While the slapstick is very silly and childish, the episode does a good job of presenting its three cases. To counter the silliness, an expert on weight loss and obesity, Dr Kevin Hall, comes on board to explain that, of 14 “The Biggest Loser” contestants he studied, 80% regained their lost weight. Of even more concern is that many of them will have difficulty losing weight again and may even gain more weight since rapid weight loss disrupts their metabolism to the extent that excess weight can only be kept off on a regimen of intense, strenuous exercise and an equally abstemious diet for the rest of their lives: a life-style they are unlikely or unable to maintain if they have to work and raise families as well.

The episode might have done more to demonstrate how corporations and governments collude in misleading people to believe myths about dieting, exercising and losing weight that result more in their wallets and purses losing money than in their actually losing weight.

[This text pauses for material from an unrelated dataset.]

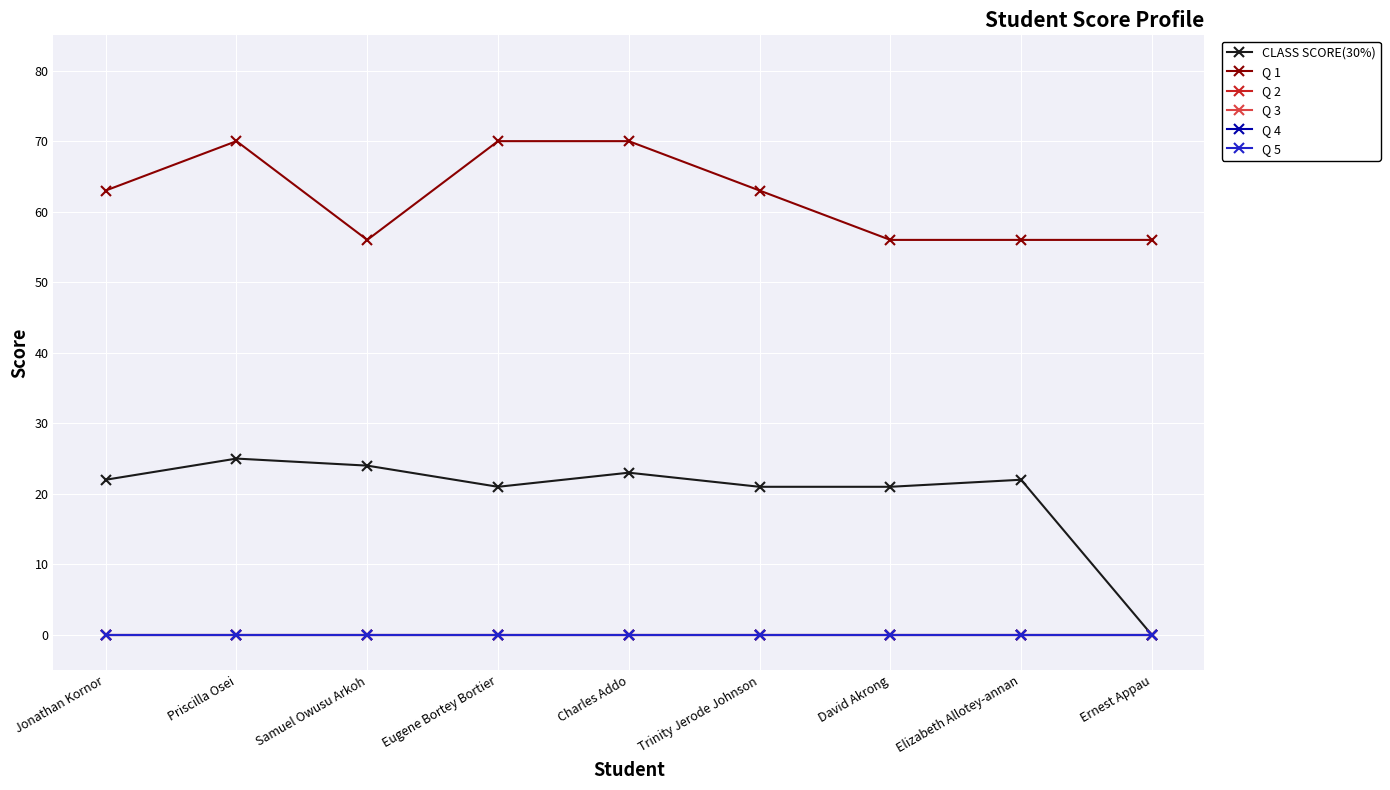

True or false: CLASS SCORE(30%) and Q 3 cross at least once.

False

These misconceptions can be harmful to people’s long-term health, causing chronic health problems such as obesity and diabetes, and imposing heavy costs on people, their families and society generally in the treatment of these conditions. It’s really not enough for Conover and the show’s makers to try to reassure viewers that making small changes can lead in the long run to better health and happiness if they ignore the power of the media and advertising to manipulate people’s insecurities about their bodies and their weight.